**To-do item:** Reproduce the rows from the beginning through the line containing "musicians, restaurant owners, scientists", substituting "Board" for "Council" and keeping every other line unchanged. Give only these lines.

**Material for the task:**
Start of Block


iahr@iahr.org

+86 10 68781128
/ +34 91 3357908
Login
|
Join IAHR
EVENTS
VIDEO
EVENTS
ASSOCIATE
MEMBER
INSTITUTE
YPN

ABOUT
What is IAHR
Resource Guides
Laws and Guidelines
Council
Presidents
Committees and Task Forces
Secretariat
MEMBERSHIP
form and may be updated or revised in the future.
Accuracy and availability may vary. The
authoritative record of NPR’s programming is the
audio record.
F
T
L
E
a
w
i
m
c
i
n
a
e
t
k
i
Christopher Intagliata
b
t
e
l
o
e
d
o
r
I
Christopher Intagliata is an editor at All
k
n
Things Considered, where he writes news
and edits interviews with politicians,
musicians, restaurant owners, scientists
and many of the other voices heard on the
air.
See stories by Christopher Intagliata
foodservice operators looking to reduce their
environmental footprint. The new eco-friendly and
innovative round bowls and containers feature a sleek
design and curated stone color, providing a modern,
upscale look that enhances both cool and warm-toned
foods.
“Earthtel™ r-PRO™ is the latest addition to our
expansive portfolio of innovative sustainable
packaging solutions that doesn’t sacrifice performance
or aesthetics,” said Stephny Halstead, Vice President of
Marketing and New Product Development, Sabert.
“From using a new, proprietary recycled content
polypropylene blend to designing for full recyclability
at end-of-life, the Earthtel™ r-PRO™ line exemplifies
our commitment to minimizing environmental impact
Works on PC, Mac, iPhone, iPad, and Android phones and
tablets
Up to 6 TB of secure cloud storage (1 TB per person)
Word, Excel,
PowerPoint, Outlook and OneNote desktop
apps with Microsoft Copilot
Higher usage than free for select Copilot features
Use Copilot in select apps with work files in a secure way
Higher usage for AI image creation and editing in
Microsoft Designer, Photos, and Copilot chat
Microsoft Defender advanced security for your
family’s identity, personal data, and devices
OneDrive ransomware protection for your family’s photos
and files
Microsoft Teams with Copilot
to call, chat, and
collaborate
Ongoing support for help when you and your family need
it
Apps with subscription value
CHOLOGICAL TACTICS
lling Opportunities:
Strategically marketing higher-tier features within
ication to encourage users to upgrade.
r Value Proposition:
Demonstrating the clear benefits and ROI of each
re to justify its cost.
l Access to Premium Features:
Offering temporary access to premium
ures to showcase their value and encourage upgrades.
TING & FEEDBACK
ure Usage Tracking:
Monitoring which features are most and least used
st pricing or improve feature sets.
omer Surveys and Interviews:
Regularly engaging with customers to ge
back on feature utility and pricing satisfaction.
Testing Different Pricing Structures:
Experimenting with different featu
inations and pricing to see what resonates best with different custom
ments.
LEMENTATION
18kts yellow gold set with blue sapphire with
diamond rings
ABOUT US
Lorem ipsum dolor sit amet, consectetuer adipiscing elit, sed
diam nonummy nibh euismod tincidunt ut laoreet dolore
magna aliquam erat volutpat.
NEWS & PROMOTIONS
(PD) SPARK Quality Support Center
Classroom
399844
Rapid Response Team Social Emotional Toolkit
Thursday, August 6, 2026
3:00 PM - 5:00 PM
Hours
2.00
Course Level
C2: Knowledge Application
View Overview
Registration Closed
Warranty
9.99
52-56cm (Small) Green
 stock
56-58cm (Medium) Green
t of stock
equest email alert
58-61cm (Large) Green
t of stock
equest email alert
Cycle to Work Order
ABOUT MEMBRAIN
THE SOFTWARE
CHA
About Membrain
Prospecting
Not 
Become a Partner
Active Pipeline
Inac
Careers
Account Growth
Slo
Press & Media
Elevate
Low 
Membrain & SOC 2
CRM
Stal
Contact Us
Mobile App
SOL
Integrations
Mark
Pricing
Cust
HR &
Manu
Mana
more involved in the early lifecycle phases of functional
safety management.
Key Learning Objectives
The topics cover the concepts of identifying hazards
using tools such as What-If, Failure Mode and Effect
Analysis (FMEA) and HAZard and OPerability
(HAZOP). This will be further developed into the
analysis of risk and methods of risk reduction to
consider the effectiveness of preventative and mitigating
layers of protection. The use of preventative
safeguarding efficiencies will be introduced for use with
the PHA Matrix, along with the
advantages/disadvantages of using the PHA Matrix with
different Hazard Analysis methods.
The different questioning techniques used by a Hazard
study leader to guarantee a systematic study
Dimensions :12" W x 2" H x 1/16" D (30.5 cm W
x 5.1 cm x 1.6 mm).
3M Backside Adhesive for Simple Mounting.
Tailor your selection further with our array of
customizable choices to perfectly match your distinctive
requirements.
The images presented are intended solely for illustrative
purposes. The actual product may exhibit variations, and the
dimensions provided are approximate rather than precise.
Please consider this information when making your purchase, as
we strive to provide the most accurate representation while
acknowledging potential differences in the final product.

End of Block

**Expected answer:**

iahr@iahr.org

+86 10 68781128
/ +34 91 3357908
Login
|
Join IAHR
EVENTS
VIDEO
EVENTS
ASSOCIATE
MEMBER
INSTITUTE
YPN

ABOUT
What is IAHR
Resource Guides
Laws and Guidelines
Board
Presidents
Committees and Task Forces
Secretariat
MEMBERSHIP
form and may be updated or revised in the future.
Accuracy and availability may vary. The
authoritative record of NPR’s programming is the
audio record.
F
T
L
E
a
w
i
m
c
i
n
a
e
t
k
i
Christopher Intagliata
b
t
e
l
o
e
d
o
r
I
Christopher Intagliata is an editor at All
k
n
Things Considered, where he writes news
and edits interviews with politicians,
musicians, restaurant owners, scientists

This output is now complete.